Open Access
Inhibition of galectin‐3 augments the antitumor efficacy of PD‐L1 blockade in non‐small‐cell lung cancer
Author(s) -
Zhang Hongxin,
Liu Pengfei,
Zhang Yan,
Han Lujun,
Hu Zhihui,
Cai Ziqi,
Cai Jianhui
Publication year - 2021
Publication title -
febs open bio
Language(s) - English
Resource type - Journals
SCImago Journal Rank - 0.718
H-Index - 31
ISSN - 2211-5463
DOI - 10.1002/2211-5463.13088
Subject(s) - blockade , cytotoxic t cell , cancer research , pd l1 , lung cancer , granzyme b , medicine , galectin 1 , cancer cell , t cell , pharmacology , immunotherapy , cancer , immune system , immunology , chemistry , in vitro , receptor , biochemistry
Multiple clinical trials have shown that monoclonal antibodies (mAbs) against programmed death‐ligand 1 (PD‐1/PD‐L1) can benefit patients with lung cancer by increasing their progression‐free survival and overall survival.

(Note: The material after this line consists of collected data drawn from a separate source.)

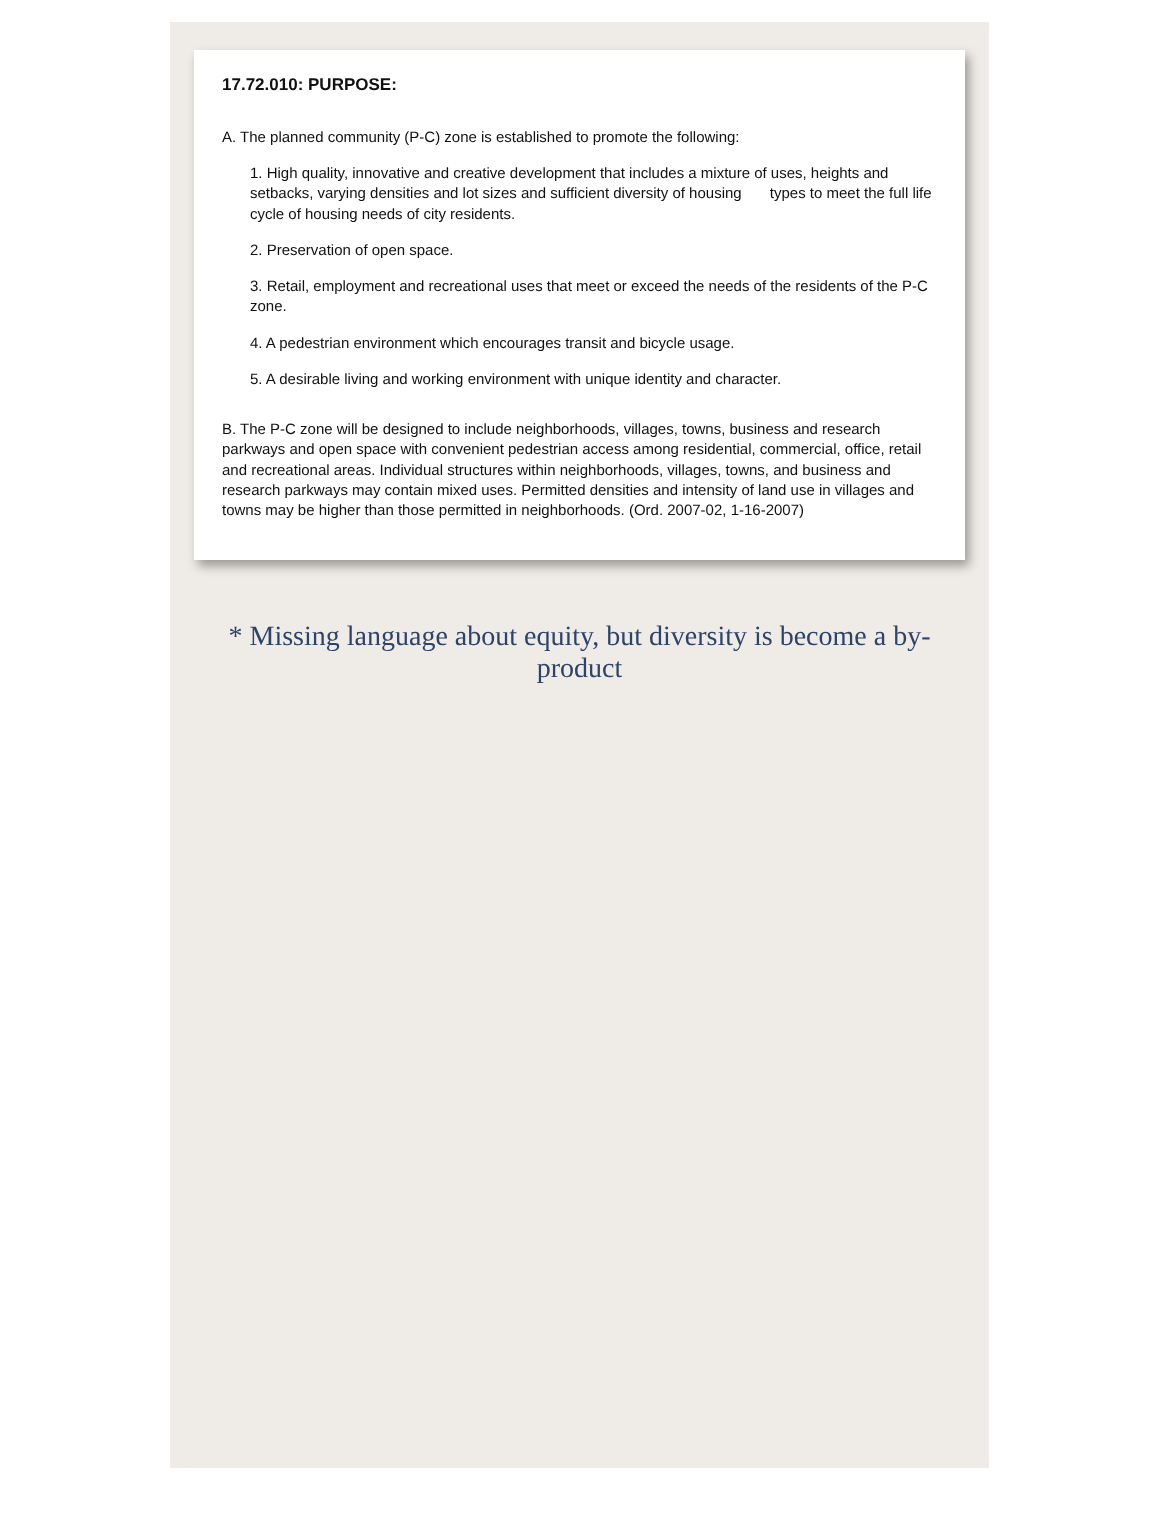17.72.010: PURPOSE:
A. The planned community (P-C) zone is established to promote the following:
1. High quality, innovative and creative development that includes a mixture of uses, heights and setbacks, varying densities and lot sizes and sufficient diversity of housing types to meet the full life cycle of housing needs of city residents.
2. Preservation of open space.
3. Retail, employment and recreational uses that meet or exceed the needs of the residents of the P-C zone.
4. A pedestrian environment which encourages transit and bicycle usage.
5. A desirable living and working environment with unique identity and character.
B. The P-C zone will be designed to include neighborhoods, villages, towns, business and research parkways and open space with convenient pedestrian access among residential, commercial, office, retail and recreational areas. Individual structures within neighborhoods, villages, towns, and business and research parkways may contain mixed uses. Permitted densities and intensity of land use in villages and towns may be higher than those permitted in neighborhoods. (Ord. 2007-02, 1-16-2007)
* Missing language about equity, but diversity is become a by-product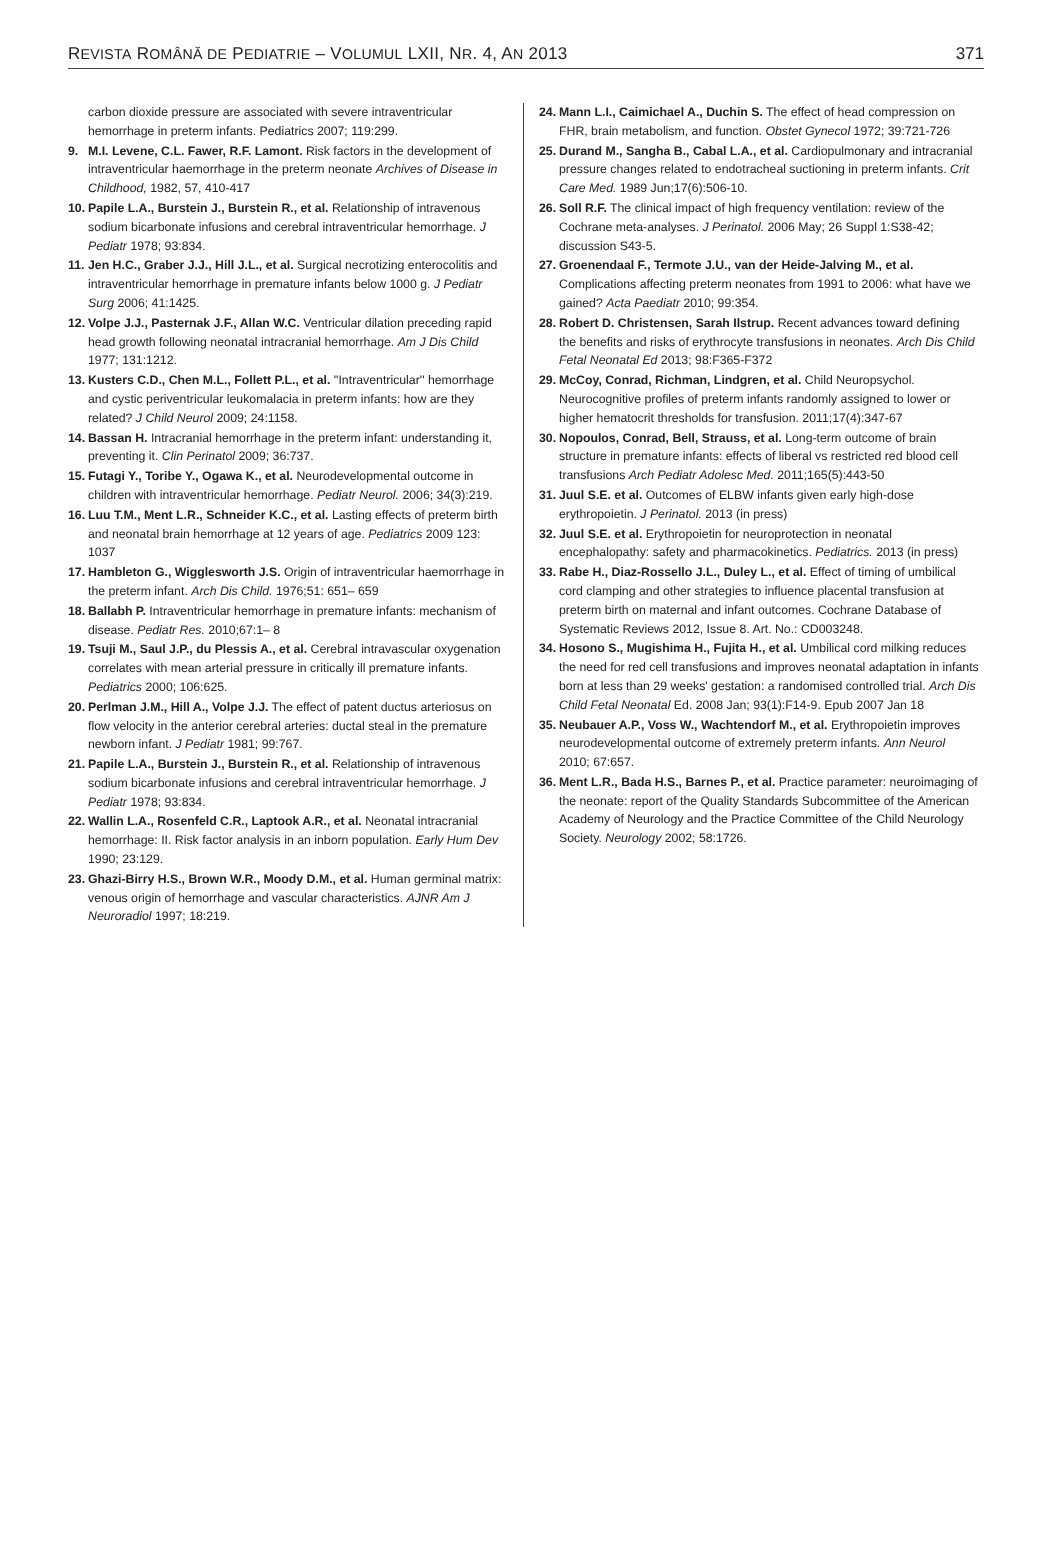REVISTA ROMÂNĂ DE PEDIATRIE – VOLUMUL LXII, NR. 4, AN 2013 371
carbon dioxide pressure are associated with severe intraventricular hemorrhage in preterm infants. Pediatrics 2007; 119:299.
9. M.I. Levene, C.L. Fawer, R.F. Lamont. Risk factors in the development of intraventricular haemorrhage in the preterm neonate Archives of Disease in Childhood, 1982, 57, 410-417
10. Papile L.A., Burstein J., Burstein R., et al. Relationship of intravenous sodium bicarbonate infusions and cerebral intraventricular hemorrhage. J Pediatr 1978; 93:834.
11. Jen H.C., Graber J.J., Hill J.L., et al. Surgical necrotizing enterocolitis and intraventricular hemorrhage in premature infants below 1000 g. J Pediatr Surg 2006; 41:1425.
12. Volpe J.J., Pasternak J.F., Allan W.C. Ventricular dilation preceding rapid head growth following neonatal intracranial hemorrhage. Am J Dis Child 1977; 131:1212.
13. Kusters C.D., Chen M.L., Follett P.L., et al. ''Intraventricular'' hemorrhage and cystic periventricular leukomalacia in preterm infants: how are they related? J Child Neurol 2009; 24:1158.
14. Bassan H. Intracranial hemorrhage in the preterm infant: understanding it, preventing it. Clin Perinatol 2009; 36:737.
15. Futagi Y., Toribe Y., Ogawa K., et al. Neurodevelopmental outcome in children with intraventricular hemorrhage. Pediatr Neurol. 2006; 34(3):219.
16. Luu T.M., Ment L.R., Schneider K.C., et al. Lasting effects of preterm birth and neonatal brain hemorrhage at 12 years of age. Pediatrics 2009 123: 1037
17. Hambleton G., Wigglesworth J.S. Origin of intraventricular haemorrhage in the preterm infant. Arch Dis Child. 1976;51: 651– 659
18. Ballabh P. Intraventricular hemorrhage in premature infants: mechanism of disease. Pediatr Res. 2010;67:1– 8
19. Tsuji M., Saul J.P., du Plessis A., et al. Cerebral intravascular oxygenation correlates with mean arterial pressure in critically ill premature infants. Pediatrics 2000; 106:625.
20. Perlman J.M., Hill A., Volpe J.J. The effect of patent ductus arteriosus on flow velocity in the anterior cerebral arteries: ductal steal in the premature newborn infant. J Pediatr 1981; 99:767.
21. Papile L.A., Burstein J., Burstein R., et al. Relationship of intravenous sodium bicarbonate infusions and cerebral intraventricular hemorrhage. J Pediatr 1978; 93:834.
22. Wallin L.A., Rosenfeld C.R., Laptook A.R., et al. Neonatal intracranial hemorrhage: II. Risk factor analysis in an inborn population. Early Hum Dev 1990; 23:129.
23. Ghazi-Birry H.S., Brown W.R., Moody D.M., et al. Human germinal matrix: venous origin of hemorrhage and vascular characteristics. AJNR Am J Neuroradiol 1997; 18:219.
24. Mann L.I., Caimichael A., Duchin S. The effect of head compression on FHR, brain metabolism, and function. Obstet Gynecol 1972; 39:721-726
25. Durand M., Sangha B., Cabal L.A., et al. Cardiopulmonary and intracranial pressure changes related to endotracheal suctioning in preterm infants. Crit Care Med. 1989 Jun;17(6):506-10.
26. Soll R.F. The clinical impact of high frequency ventilation: review of the Cochrane meta-analyses. J Perinatol. 2006 May; 26 Suppl 1:S38-42; discussion S43-5.
27. Groenendaal F., Termote J.U., van der Heide-Jalving M., et al. Complications affecting preterm neonates from 1991 to 2006: what have we gained? Acta Paediatr 2010; 99:354.
28. Robert D. Christensen, Sarah Ilstrup. Recent advances toward defining the benefits and risks of erythrocyte transfusions in neonates. Arch Dis Child Fetal Neonatal Ed 2013; 98:F365-F372
29. McCoy, Conrad, Richman, Lindgren, et al. Child Neuropsychol. Neurocognitive profiles of preterm infants randomly assigned to lower or higher hematocrit thresholds for transfusion. 2011;17(4):347-67
30. Nopoulos, Conrad, Bell, Strauss, et al. Long-term outcome of brain structure in premature infants: effects of liberal vs restricted red blood cell transfusions Arch Pediatr Adolesc Med. 2011;165(5):443-50
31. Juul S.E. et al. Outcomes of ELBW infants given early high-dose erythropoietin. J Perinatol. 2013 (in press)
32. Juul S.E. et al. Erythropoietin for neuroprotection in neonatal encephalopathy: safety and pharmacokinetics. Pediatrics. 2013 (in press)
33. Rabe H., Diaz-Rossello J.L., Duley L., et al. Effect of timing of umbilical cord clamping and other strategies to influence placental transfusion at preterm birth on maternal and infant outcomes. Cochrane Database of Systematic Reviews 2012, Issue 8. Art. No.: CD003248.
34. Hosono S., Mugishima H., Fujita H., et al. Umbilical cord milking reduces the need for red cell transfusions and improves neonatal adaptation in infants born at less than 29 weeks' gestation: a randomised controlled trial. Arch Dis Child Fetal Neonatal Ed. 2008 Jan; 93(1):F14-9. Epub 2007 Jan 18
35. Neubauer A.P., Voss W., Wachtendorf M., et al. Erythropoietin improves neurodevelopmental outcome of extremely preterm infants. Ann Neurol 2010; 67:657.
36. Ment L.R., Bada H.S., Barnes P., et al. Practice parameter: neuroimaging of the neonate: report of the Quality Standards Subcommittee of the American Academy of Neurology and the Practice Committee of the Child Neurology Society. Neurology 2002; 58:1726.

However, a significant proportion of patients do not respond to anti‐PD‐1/PD‐L1 mAbs. In the present study, we investigated whether galectin (Gal)‐3 inhibitors can enhance the antitumor effect of PD‐L1 blockade. Using the NSCLC‐derived cell line A549, we examined the expression of Gal‐3 in lung cancer cells under hypoxic conditions and investigated the regulatory effect of Gal‐3 on PD‐L1 expression, which is mediated by the STAT3 pathway. We also explored whether Gal‐3 inhibition can facilitate the cytotoxic effect of T cells induced by PD‐L1 blockade. The effects of combined use of a Gal‐3 inhibitor and PD‐L1 blockade on tumor growth and T‐cell function were also investigated, and we found that hypoxia increased the expression and secretion of Gal‐3 by lung cancer cells. Gal‐3 increased PD‐L1 expression via the upregulation of STAT3 phosphorylation, and administration of a Gal‐3 inhibitor enhanced the effect of PD‐L1 blockade on the cytotoxic activity of T cells against cancer cells in vitro . In a mouse xenograft model, the combination of a Gal‐3 inhibitor and PD‐L1 blockade synergistically suppressed tumor growth. Furthermore, the administration of a Gal‐3 inhibitor enhanced T‐cell infiltration and granzyme B release in tumors. Collectively, our results show that Gal‐3 increases PD‐L1 expression in lung cancer cells and that the administration of a Gal‐3 inhibitor as an adjuvant enhanced the antitumor activity of PD‐L1 blockade.